Wales Socialist Party secretary, Ross Saunders, spoke about youth workers and the hole left by their absence. “It’s a very skilled job that made the difference for the young people they worked with between a life that went off the rails in the world of addiction, chaos, a ruined life, or getting through a difficult period.”
Mia Hollsing previously worked for Welsh Women’s Aid. She said waiting lists for domestic violence services rose 140% during the Covid lockdowns, and she demanded a 140% rise in funding.
“We need trauma support. We need counselling therapy, group work. We need prevention. We need interventions for perpetrators of abuse.
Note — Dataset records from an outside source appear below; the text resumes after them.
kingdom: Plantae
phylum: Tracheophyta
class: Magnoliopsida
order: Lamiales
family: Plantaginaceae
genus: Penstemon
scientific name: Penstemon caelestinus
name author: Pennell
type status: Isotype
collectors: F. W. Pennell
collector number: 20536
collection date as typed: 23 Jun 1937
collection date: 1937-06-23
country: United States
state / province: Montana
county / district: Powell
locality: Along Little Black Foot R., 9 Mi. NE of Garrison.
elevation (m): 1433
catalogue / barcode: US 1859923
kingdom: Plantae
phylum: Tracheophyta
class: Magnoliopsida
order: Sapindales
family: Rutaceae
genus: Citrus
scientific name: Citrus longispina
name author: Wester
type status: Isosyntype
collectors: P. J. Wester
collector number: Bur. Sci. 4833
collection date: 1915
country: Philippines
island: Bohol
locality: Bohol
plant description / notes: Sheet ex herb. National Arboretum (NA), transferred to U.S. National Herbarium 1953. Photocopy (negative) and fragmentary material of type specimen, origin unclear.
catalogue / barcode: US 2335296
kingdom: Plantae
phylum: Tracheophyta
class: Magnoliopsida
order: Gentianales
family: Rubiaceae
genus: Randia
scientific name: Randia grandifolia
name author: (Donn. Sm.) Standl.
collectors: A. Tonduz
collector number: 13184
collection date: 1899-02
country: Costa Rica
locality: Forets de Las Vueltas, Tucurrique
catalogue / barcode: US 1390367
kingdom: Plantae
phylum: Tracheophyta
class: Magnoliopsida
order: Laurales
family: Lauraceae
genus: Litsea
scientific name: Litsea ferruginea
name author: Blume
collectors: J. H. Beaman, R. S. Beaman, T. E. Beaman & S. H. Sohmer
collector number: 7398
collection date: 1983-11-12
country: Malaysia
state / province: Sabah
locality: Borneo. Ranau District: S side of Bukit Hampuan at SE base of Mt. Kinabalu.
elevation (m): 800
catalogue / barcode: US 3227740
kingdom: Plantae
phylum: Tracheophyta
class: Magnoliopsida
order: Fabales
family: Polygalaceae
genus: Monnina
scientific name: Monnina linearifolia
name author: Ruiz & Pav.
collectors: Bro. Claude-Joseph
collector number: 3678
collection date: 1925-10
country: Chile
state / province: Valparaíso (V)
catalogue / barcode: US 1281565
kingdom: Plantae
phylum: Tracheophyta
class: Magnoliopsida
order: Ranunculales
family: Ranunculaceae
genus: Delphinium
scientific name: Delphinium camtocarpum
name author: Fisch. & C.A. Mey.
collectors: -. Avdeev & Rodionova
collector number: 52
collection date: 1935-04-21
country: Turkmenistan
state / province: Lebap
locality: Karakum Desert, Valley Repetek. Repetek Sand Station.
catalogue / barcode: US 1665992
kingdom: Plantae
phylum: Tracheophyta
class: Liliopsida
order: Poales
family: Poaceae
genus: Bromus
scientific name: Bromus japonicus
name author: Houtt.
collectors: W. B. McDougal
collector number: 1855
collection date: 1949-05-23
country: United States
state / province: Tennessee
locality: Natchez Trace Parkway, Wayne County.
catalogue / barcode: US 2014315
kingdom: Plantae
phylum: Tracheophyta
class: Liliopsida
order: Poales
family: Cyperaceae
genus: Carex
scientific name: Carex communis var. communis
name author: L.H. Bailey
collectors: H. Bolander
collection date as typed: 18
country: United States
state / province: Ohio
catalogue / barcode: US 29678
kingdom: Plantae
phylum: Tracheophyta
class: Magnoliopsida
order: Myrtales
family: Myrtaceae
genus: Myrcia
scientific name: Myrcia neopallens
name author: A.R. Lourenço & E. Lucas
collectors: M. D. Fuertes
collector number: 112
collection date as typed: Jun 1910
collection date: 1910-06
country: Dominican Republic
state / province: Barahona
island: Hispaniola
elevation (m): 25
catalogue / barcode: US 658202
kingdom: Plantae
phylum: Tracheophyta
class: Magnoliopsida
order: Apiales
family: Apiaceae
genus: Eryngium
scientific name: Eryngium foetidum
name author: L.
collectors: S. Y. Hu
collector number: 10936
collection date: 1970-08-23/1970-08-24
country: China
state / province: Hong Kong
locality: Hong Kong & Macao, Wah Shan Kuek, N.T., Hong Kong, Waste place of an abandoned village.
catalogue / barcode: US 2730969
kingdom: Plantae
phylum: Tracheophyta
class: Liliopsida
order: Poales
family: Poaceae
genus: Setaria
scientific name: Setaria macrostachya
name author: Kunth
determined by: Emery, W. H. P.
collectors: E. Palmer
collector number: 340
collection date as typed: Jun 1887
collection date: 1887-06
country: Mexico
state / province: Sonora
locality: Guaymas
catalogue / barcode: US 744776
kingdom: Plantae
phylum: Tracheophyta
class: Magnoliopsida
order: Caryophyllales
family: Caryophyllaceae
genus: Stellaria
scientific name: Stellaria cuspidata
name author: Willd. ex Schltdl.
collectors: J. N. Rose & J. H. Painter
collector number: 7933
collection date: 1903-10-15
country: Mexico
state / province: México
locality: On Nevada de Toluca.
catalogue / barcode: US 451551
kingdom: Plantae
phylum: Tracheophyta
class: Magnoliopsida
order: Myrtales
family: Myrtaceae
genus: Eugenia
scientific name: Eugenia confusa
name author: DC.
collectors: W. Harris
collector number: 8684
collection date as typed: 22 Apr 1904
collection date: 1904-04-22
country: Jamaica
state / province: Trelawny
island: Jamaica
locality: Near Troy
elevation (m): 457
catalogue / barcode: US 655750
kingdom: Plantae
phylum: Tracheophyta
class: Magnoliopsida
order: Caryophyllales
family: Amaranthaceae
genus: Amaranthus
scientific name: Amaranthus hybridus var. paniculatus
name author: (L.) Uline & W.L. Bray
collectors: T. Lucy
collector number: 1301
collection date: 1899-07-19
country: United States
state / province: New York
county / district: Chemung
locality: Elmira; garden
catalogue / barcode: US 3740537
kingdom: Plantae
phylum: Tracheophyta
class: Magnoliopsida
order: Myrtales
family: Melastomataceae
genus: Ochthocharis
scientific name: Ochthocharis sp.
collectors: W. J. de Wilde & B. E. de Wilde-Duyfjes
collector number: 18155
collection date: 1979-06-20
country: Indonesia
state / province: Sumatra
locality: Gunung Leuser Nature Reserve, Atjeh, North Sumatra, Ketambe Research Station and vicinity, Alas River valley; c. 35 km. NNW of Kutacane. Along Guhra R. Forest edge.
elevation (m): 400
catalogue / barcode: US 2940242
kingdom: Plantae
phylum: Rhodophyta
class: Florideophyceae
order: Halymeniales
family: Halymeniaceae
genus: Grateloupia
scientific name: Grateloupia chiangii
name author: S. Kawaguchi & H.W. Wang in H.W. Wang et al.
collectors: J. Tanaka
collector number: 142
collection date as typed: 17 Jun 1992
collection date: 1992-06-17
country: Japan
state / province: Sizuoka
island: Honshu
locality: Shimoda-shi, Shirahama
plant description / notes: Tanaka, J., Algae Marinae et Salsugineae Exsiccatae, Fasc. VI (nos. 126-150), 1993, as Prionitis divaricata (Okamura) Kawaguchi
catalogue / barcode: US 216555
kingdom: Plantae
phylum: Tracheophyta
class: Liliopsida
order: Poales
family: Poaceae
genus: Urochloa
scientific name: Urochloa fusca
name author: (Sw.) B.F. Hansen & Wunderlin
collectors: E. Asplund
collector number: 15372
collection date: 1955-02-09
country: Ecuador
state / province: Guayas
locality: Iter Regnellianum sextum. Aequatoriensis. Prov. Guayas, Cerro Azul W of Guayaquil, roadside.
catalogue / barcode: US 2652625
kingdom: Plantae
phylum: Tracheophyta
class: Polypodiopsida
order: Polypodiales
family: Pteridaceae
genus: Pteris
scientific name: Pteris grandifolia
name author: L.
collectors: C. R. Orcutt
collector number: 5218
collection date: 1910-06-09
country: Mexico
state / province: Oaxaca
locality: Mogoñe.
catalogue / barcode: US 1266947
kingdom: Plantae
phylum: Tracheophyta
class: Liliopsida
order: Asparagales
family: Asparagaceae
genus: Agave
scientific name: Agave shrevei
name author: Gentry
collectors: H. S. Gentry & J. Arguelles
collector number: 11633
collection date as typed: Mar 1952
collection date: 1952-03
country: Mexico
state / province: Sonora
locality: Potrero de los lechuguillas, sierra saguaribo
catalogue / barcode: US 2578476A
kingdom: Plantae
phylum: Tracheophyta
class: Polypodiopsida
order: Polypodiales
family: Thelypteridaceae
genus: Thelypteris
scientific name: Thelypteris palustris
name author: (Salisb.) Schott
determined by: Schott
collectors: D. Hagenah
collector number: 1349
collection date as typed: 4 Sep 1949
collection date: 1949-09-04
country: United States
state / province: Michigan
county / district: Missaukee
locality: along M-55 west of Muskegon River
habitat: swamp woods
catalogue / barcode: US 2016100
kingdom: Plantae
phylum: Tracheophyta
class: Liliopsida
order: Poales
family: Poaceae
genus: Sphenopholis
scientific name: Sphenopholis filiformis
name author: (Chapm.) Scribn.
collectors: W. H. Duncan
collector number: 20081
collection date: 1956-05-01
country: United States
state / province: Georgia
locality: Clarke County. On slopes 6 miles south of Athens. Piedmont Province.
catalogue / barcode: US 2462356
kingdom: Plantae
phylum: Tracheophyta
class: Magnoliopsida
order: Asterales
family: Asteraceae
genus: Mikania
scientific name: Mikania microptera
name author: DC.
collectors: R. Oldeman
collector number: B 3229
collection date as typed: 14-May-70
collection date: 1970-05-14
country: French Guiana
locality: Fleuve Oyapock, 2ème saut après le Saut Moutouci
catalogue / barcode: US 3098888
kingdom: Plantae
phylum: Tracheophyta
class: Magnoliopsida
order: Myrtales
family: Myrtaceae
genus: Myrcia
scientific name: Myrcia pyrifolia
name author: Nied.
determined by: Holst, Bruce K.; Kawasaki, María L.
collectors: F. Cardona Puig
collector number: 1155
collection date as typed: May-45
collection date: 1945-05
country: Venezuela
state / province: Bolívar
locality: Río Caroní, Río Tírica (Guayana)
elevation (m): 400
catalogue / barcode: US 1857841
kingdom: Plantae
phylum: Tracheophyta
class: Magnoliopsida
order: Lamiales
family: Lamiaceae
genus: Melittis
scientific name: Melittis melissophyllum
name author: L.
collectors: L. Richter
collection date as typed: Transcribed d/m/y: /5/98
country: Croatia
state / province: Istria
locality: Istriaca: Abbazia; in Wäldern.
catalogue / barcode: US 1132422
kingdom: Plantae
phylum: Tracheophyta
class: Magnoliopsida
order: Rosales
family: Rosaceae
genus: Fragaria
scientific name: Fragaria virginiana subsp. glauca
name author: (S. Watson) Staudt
We need different forms of community support.
“And of course, we can’t just stop at domestic abuse services either. This is all linked to other things. So we need council housing because people need rehousing. Refuge is only a temporary solution.”
Slipping through cracks
George Phillips works for brain injury charity Headway, which “really does change their lives. But because of the cuts to our funding, people are slipping through the cracks, and we can’t provide the level of care that we need to provide.”
Socialist Party member John Williams called on the council to bring in rent control. “The council already licenses landlords and they should make charging a fair rent, a condition of being registered.”
The council should improve the fractured bus services and public transport to make it easier for people to travel and reduce pollution. Education provision is falling desperately short, especially following the impact of lockdowns. And services for children with additional needs are inadequate.
The meeting summed up the anger felt by many in a city where residents feel their futures look bleak, as the services they rely on are cut and privatised.